What you will do: From the rows below, pull every line that contains the string "makeId" and list those lines in their original order.
begin Data for the task
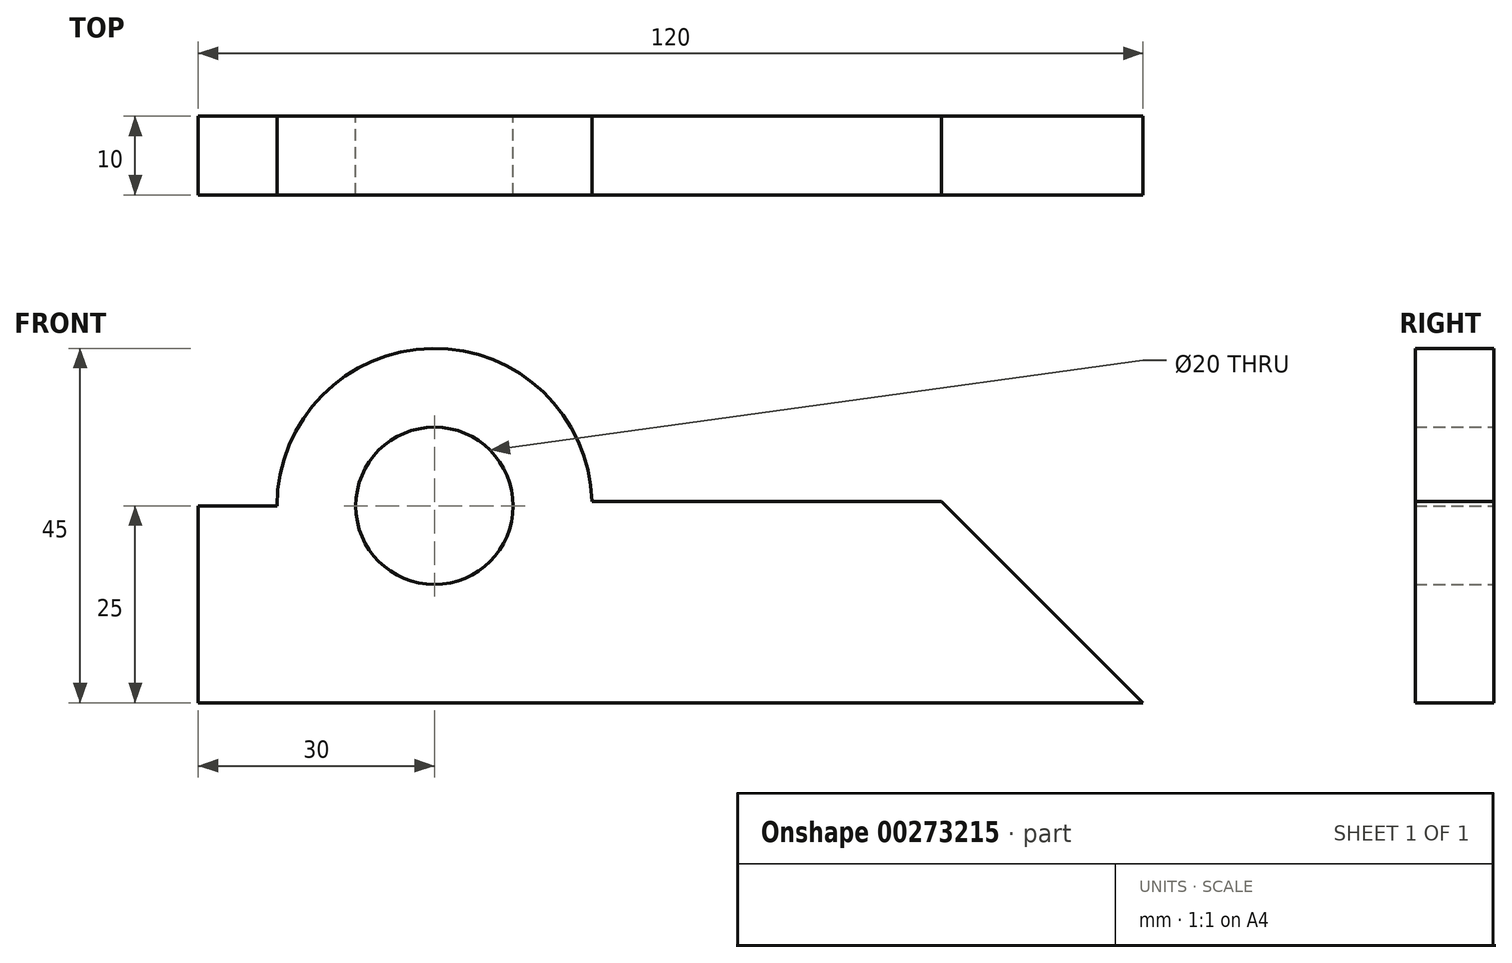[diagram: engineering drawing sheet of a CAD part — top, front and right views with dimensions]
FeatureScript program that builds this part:
annotation { "Feature Type Name" : "Feature", "Feature Type Description" : "" }
export const myFeature = defineFeature(function(context is Context, id is Id, definition is map)
    precondition{}
    {
        {
            var Q0;
            Q0=qCreatedBy(makeId("Front.planeOp"),FACE);
            var sketch = newSketch(context, id + "F0", { "sketchPlane" : qUnion([Q0])});
            skLineSegment(sketch, "E0", {"start": v(0, 0) * mm, "end": v(0, 25) * mm});
            skLineSegment(sketch, "E1", {"start": v(0, 25) * mm, "end": v(10, 25) * mm});
            skLineSegment(sketch, "E2", {"start": v(0, 0) * mm, "end": v(120, 0) * mm});
            skLineSegment(sketch, "E3", {"start": v(120, 0) * mm, "end": v(94.42, 25.58) * mm});
            skLineSegment(sketch, "E4", {"start": v(94.42, 25.58) * mm, "end": v(50, 25.58) * mm});
            skArc(sketch, "E5", {"start": v(50, 25.58) * mm, "mid": v(29.71, 45) * mm, "end": v(10, 25) * mm});
            skCircle(sketch, "E6", {"center": v(30, 25) * mm, "radius": 10 * mm});
            skSolve(sketch);
        }
        {
            var Q0;
            Q0 = qSketchRegion(id + "F0", true);
            extrude(context, id + "F1", {"entities" : qUnion([Q0]), "depth" : 10 * mm});
        }
    });
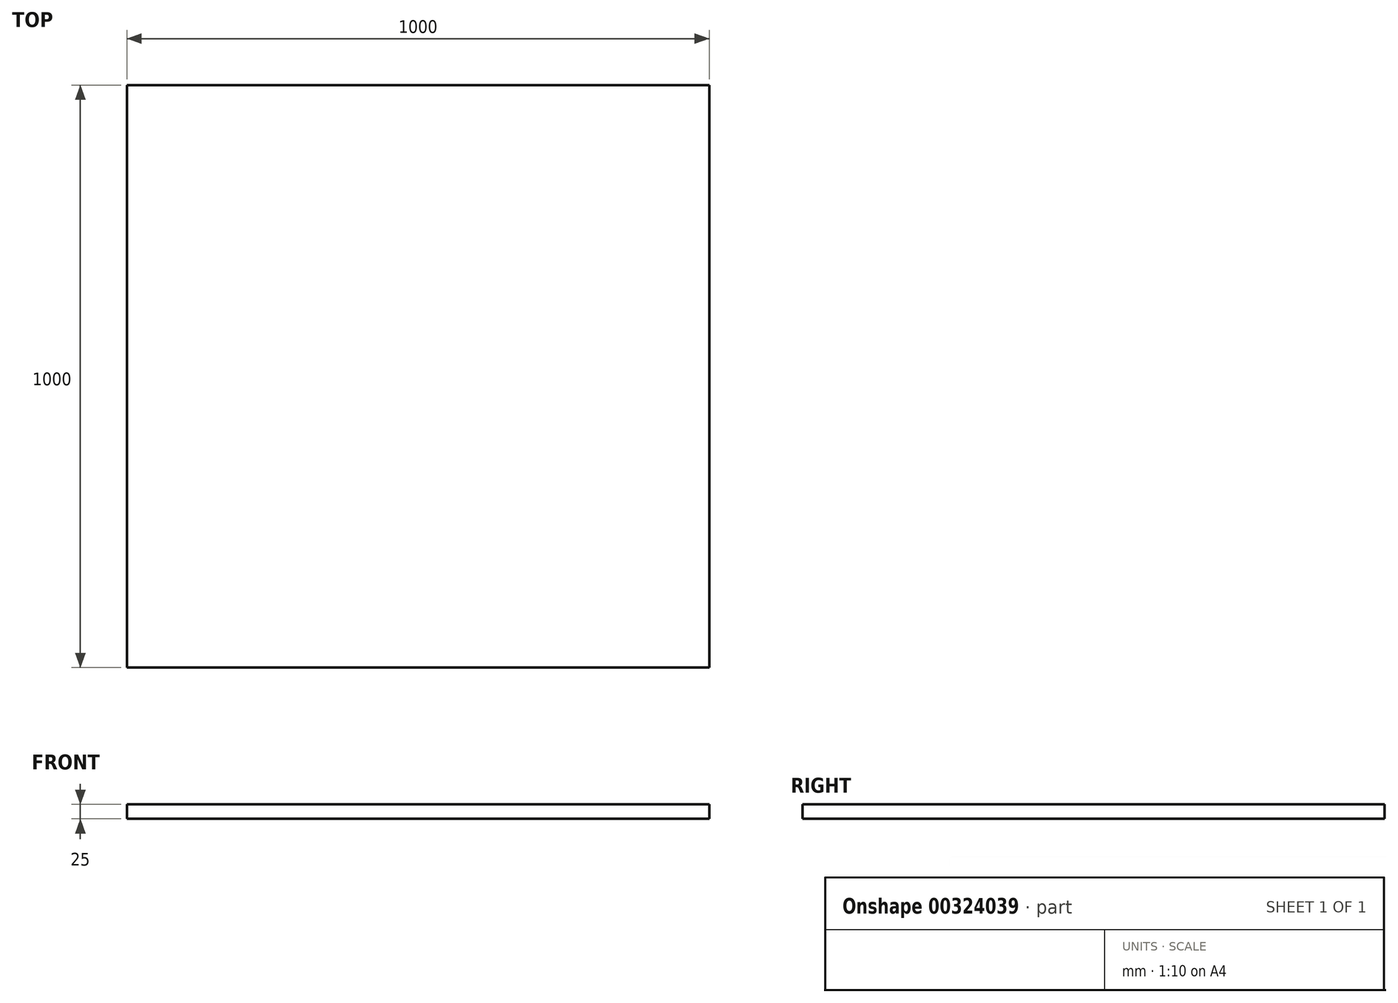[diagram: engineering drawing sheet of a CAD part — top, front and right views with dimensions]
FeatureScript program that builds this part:
annotation { "Feature Type Name" : "Feature", "Feature Type Description" : "" }
export const myFeature = defineFeature(function(context is Context, id is Id, definition is map)
    precondition{}
    {
        {
            var Q0;
            Q0=qCreatedBy(makeId("Top.planeOp"),FACE);
            var sketch = newSketch(context, id + "F0", { "sketchPlane" : qUnion([Q0])});
            skLineSegment(sketch, "E0.bottom", {"start": v(500, -500) * mm, "end": v(-500, -500) * mm});
            skLineSegment(sketch, "E0.top", {"start": v(500, 500) * mm, "end": v(-500, 500) * mm});
            skLineSegment(sketch, "E0.left", {"start": v(500, -500) * mm, "end": v(500, 500) * mm});
            skLineSegment(sketch, "E0.right", {"start": v(-500, -500) * mm, "end": v(-500, 500) * mm});
            skPoint(sketch, "E0.middle", {"position": v(0, 0) * mm});
            skSolve(sketch);
        }
        {
            var Q0;
            Q0=makeQuery(id+"F0.imprint","IMPRINT",FACE,{"disambiguationData":[TD([[makeQuery(id+"F0.imprint","IMPRINT",EDGE,{"derivedFrom":sQuery(id+"F0.wireOp",EDGE,"E0.bottom")}),-1.0]])]});
            extrude(context, id + "F1", {"entities" : qUnion([Q0]), "depth" : 25 * mm});
        }
    });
end Data for the task
Exercise answer:
            Q0=qCreatedBy(makeId("Front.planeOp"),FACE);
            Q0=qCreatedBy(makeId("Top.planeOp"),FACE);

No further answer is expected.